Whammy Alcazaren
Metamorphosis donne à Whammy Alcazaren un point d'entrée foudroyant : un récit de passage à l'âge adulte, de désir et d'anxiété sociale qui choisit la mutation fantastique plutôt que la psychologie bien rangée. Ce choix n'a rien d'un simple geste de genre. Il révèle une compréhension profonde de ce que le corps adolescent peut représenter au cinéma : un lieu d'instabilité pure, un terrain où l'identité, la honte et la violence de classe s'écrivent directement dans la chair. Alcazaren filme cela avec une frontalité étrange, à la fois tendre et profondément perturbante.
Il y a chez lui une manière très singulière de traiter la métaphore. Beaucoup de films contemporains l'utilisent comme un code à déchiffrer, une équivalence un peu scolaire entre transformation physique et crise intérieure. Alcazaren va plus loin. La métamorphose, chez lui, n'explique pas le malaise, elle le radicalise. Elle donne au trouble une texture concrète, parfois presque embarrassante, toujours irréductible à une moralité simple. Le fantastique cesse alors d'être un ornement. Il devient l'état le plus honnête d'un monde où les corps sont déjà soumis à des injonctions contradictoires.

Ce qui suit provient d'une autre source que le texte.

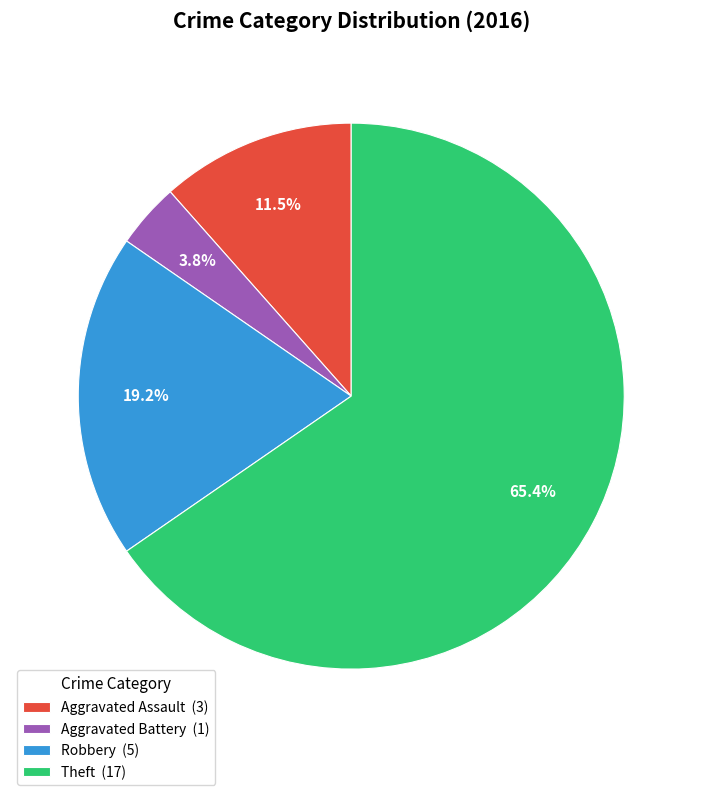

Do Aggravated Battery (1) and Theft (17) together represent more than half of the pie?

Yes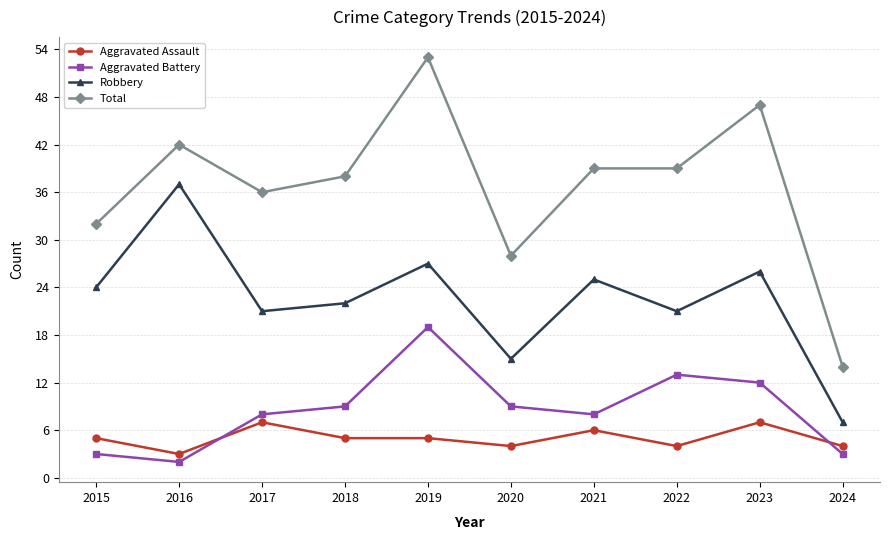

What is the difference between the highest and lowest values at 2019?

48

Ancré dans les Philippines contemporaines, son cinéma capte aussi quelque chose d'essentiel sur les espaces de pauvreté, de voisinage serré, de désir comprimé et de violence ordinaire. Les lieux ne sont pas de simples décors sociaux. Ils pèsent sur la manière d'aimer, de se déplacer, de respirer même. Alcazaren comprend que le genre gagne une force particulière lorsqu'il naît d'un milieu précis, d'une pression matérielle identifiable, plutôt que d'un univers abstrait où les personnages seraient seulement les supports d'un concept. C'est pourquoi ses films gardent une densité très concrète, même au plus fort de leur dérive fantastique.
Dans le paysage de l'Horreur et du fantastique des Années 2010 et Années 2020, Alcazaren mérite l'attention parce qu'il refuse les deux facilités dominantes : l'ironie cool et le symbolisme surligné. Son cinéma est plus vulnérable que cela. Il accepte le bizarre, le grotesque, l'excès parfois, mais sans se protéger derrière la distance. Il filme des personnages exposés, et il accepte que l'image elle-même soit un peu exposée, un peu à vif. Cette absence de cynisme donne à ses œuvres une charge émotionnelle rare.

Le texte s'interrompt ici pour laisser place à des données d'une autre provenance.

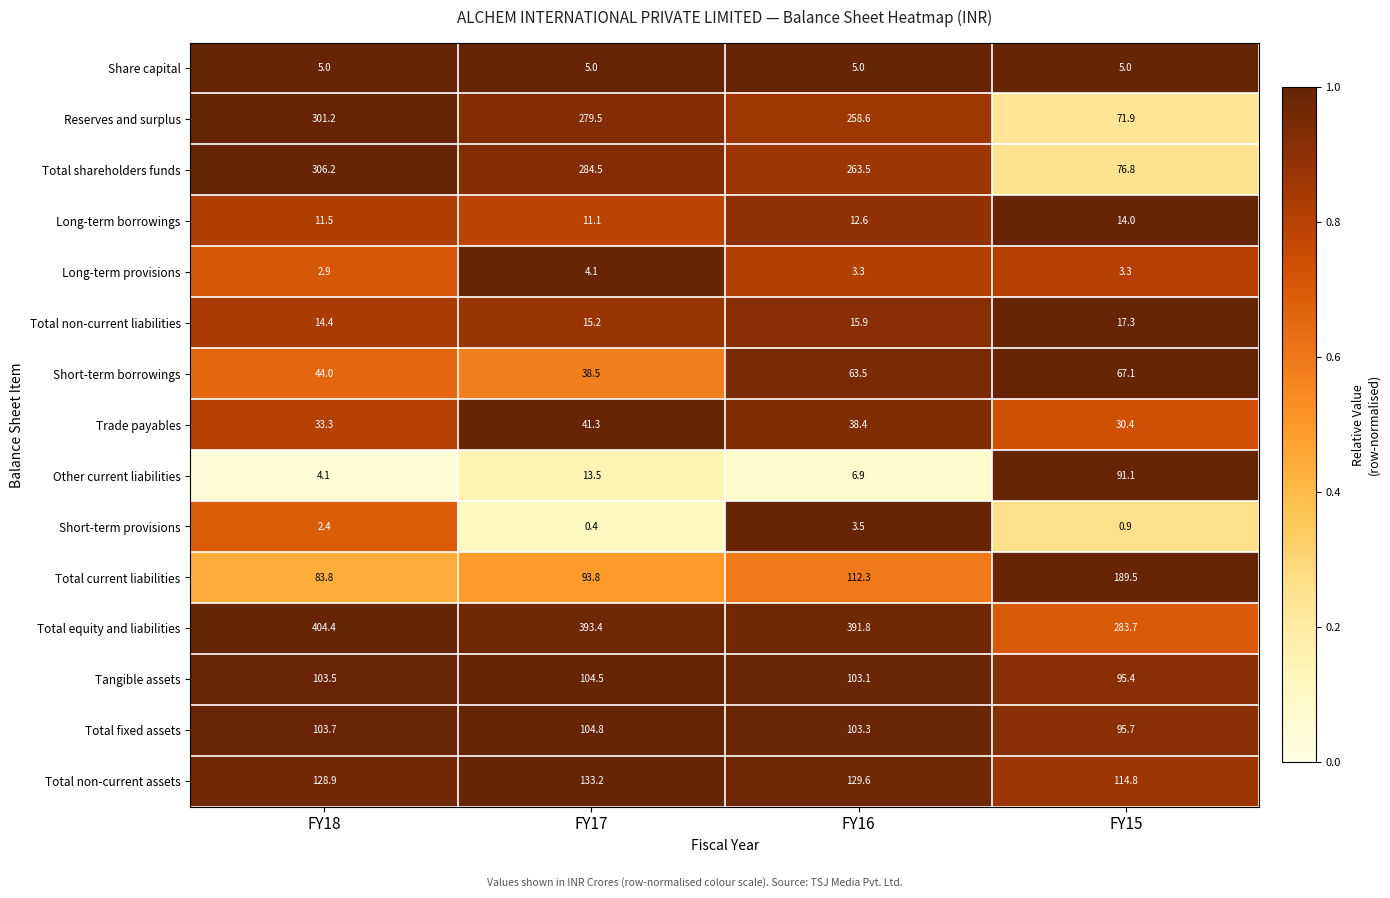

At which category does the chart reach its peak across all series?

FY18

Il faut également parler de son rapport aux corps. Là où beaucoup de films de mutation s'intéressent surtout à l'effet visuel, Alcazaren garde au centre l'expérience vécue de l'embarras, de la découverte et du décalage. Le corps n'est pas spectacle avant d'être sensation. Il est d'abord le lieu d'une négociation douloureuse avec soi, avec les autres, avec les normes qui décident de ce qu'il est permis de montrer ou de devenir. Cette attention donne à ses scènes les plus étranges une vérité presque documentaire dans leur manière de filmer l'inconfort.

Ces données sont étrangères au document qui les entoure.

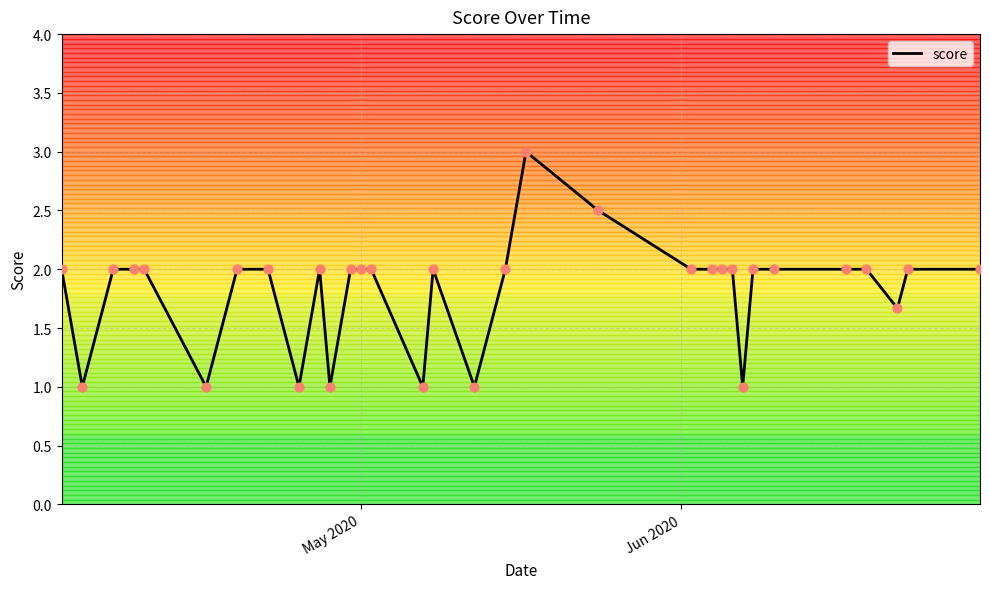

What is the greatest value displayed?

3.0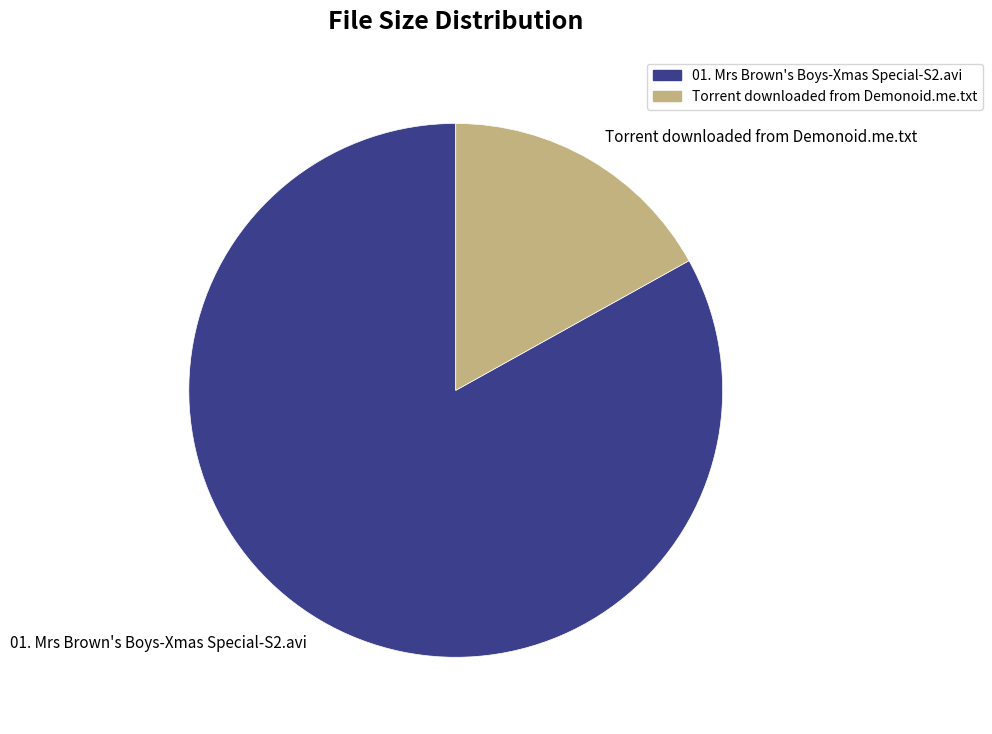

Between Torrent downloaded from Demonoid.me.txt and 01. Mrs Brown's Boys-Xmas Special-S2.avi, which is larger?

01. Mrs Brown's Boys-Xmas Special-S2.avi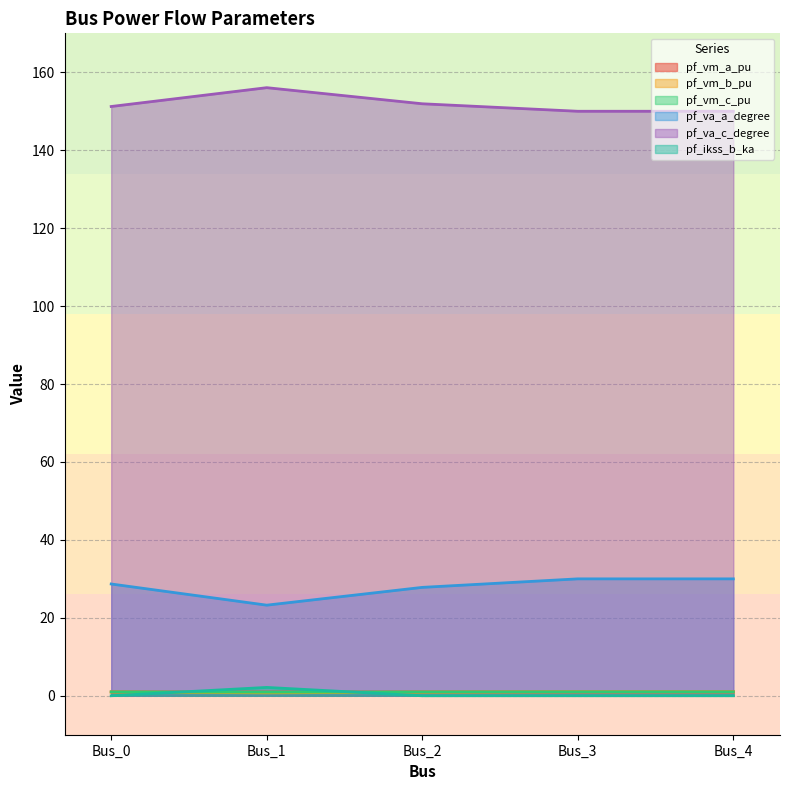

Read the pf_vm_a_pu value at Bus_3.

1.0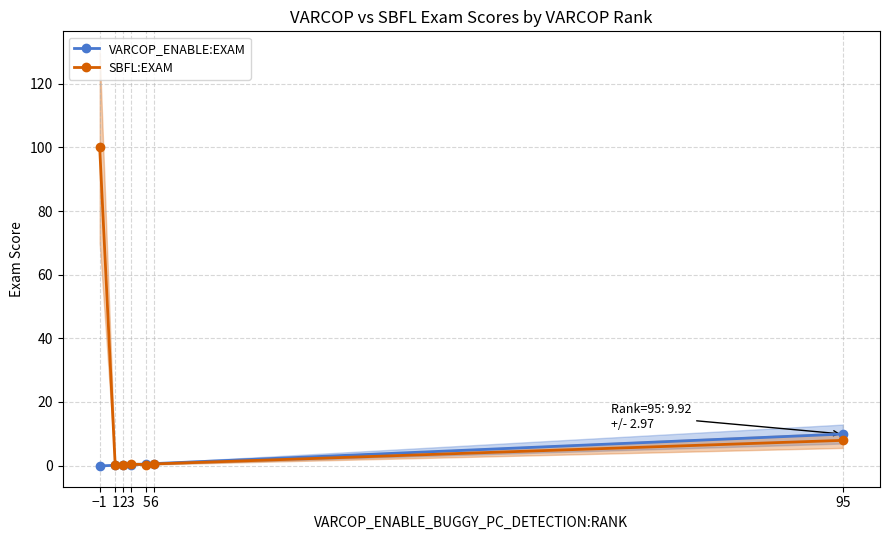

List the series in order of their peak value, lowest first.

VARCOP_ENABLE:EXAM, SBFL:EXAM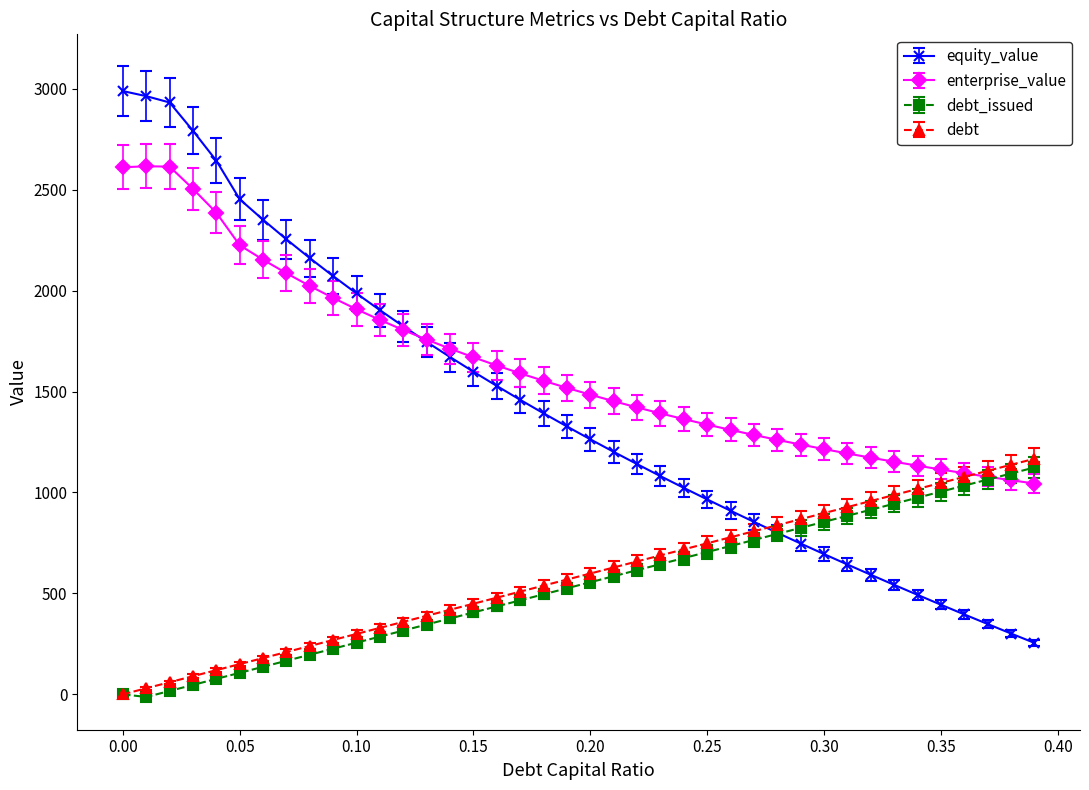

What is the value of the debt point at the 31st from the left?

897.8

Son travail sur la tonalité est tout aussi remarquable. Il peut accueillir l'humour, la douceur, la crudité et la peur sans les disposer en compartiments. Une scène peut être drôle et triste à la fois, sensuelle puis immédiatement humiliée, légère jusqu'au moment où quelque chose y apparaît comme irrémédiablement tordu. Alcazaren sait que la vie adolescente et les mondes populaires ne sont jamais monolithiques. Il filme cette mixité de régimes avec une souplesse très sûre.
Pour CaSTV, Whammy Alcazaren compte parce qu'il montre à quel point le cinéma de genre peut redevenir vivant quand il accepte de lier l'imaginaire monstrueux à des pressions sociales précises. Ses films ne demandent pas seulement ce que devient un corps qui change. Ils demandent dans quel monde ce corps est obligé de changer, sous quels regards, sous quelles humiliations, sous quelles promesses. C'est cette question, profondément politique et profondément sensorielle, qui rend son cinéma si stimulant. Chez lui, la métamorphose n'est pas un effet. C'est une condition d'existence.